Fernando Andrade entrevista o escritor André Ricardo Aguiar

André Ricardo Aguiar - Fernando Andrade entrevista o escritor André Ricardo Aguiar

AGULHAS NO PALHEIRO | editoramondrongo

 
 
 

FA.: A gramática é apenas “norma culta” ou também jogo poético com as cores e matizes das palavras?

ANDRÉ RICARDO:  A gramática é um personagem que pode ser modificado, retrabalhado, com suas potenciais ações. No terreno da literatura a norma pode ser a aceitação ou não de regras, daí a liberdade de também usar a gramática em função da liberdade em se criar outros jogos, em validar as mais variadas matizes. Nenhuma palavra pode ser relegada ao seu uso normal. Elas seriam meros apoios. Precisam de um protagonismo, de uma cintilância. Daí, para um espaço tão diminuto que é o microconto, é preciso usar e abusar de todas as possibilidades intrínsecas para as mais variadas violências contra a norma dita culta.

FA.:  Por onde começa a figuração no desenho da frase? Quando você percebe que o fraseado poético, será mais para o humor, ou para um efeito, plástico ou poético?

ANDRÉ RICARDO:  A simples ideia de ter o resquício de uma frase, que para mim serve como unidade motora para construir uma história, já dá o passaporte para o que virá. Então não posso esperar que o leitor preencha de forma aleatória algo que construí tendo como base um determinado efeito muito mais controlado. Se algo que fiz para ter um efeito cômico causa melancolia ou estranhamento, e não o riso, então eu acho que perdi a mão ou o fio que me liga ao leitor. As bases para um microconto são mais claras do que um conto longo ou romance. Eu estou com poucos ossos e eles precisam dar uma liga imediata. Então a escolha me levará, a priori, para um efeito determinado, por um tema já previamente escolhido. Claro que pode haver plasticidade ou poeticidade em algo cômico. Mas são consequências que me escapam.

FA.:  Desperdiçar é uma palavra tabu, nestes seus micro-contos, como não t(r)e(n)tá-los? Para ter o efeito pretendido.

ANDRÉ RICARDO:  É um tenso equilíbrio, e depende muito da situação em que o microconto está inserido. Geralmente o grau de subversão pode fazer crescer em termos de arte, então não se deve descartar nada, pois o máximo respeito deve partir do princípio de evitar a mesmice. E os tabus (ou as palavras que se (des)governam por eles) merecem releituras, provocações, insights.
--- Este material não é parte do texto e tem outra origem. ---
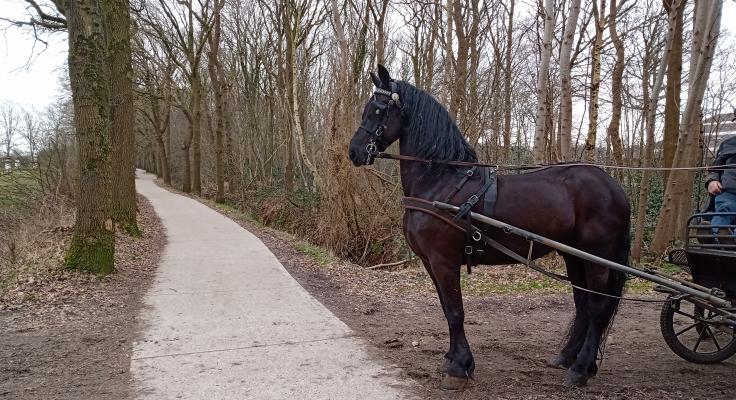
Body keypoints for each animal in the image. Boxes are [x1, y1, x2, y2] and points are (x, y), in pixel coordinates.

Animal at [348, 65, 630, 390]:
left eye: (378, 109)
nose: (354, 152)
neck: (440, 180)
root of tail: (614, 187)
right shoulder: (430, 262)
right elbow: (445, 308)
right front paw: (451, 359)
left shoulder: (444, 260)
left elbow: (455, 311)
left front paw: (460, 368)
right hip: (574, 256)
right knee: (582, 302)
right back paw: (568, 358)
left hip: (597, 257)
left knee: (597, 307)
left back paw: (581, 369)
FA.: Os títulos são um capítulo à parte nesta conju(ga)nção carnal entre ideia e nomeação?

ANDRÉ RICARDO:  Os títulos são portas de entradas orgânicas. Podem muito bem funcionar como o aviso indicativo de que a história pode ser iluminada com esta rima visual. Faço uso econômico do título, sem correr pela tentação de explicar demais, como que entregando o jogo ou o spoiler da mágica. Também evito a cifra enigmática. Tem que ter um equilíbrio para saber puxar o leitor, e não cultivar o seu tédio para algo “mais do mesmo”. Pode ser um bom repositório de ironia ou paródia. Um título que seja o contrário do que vou microdizer. Então é uma arte essa de titular já contando com o ovo da galinha.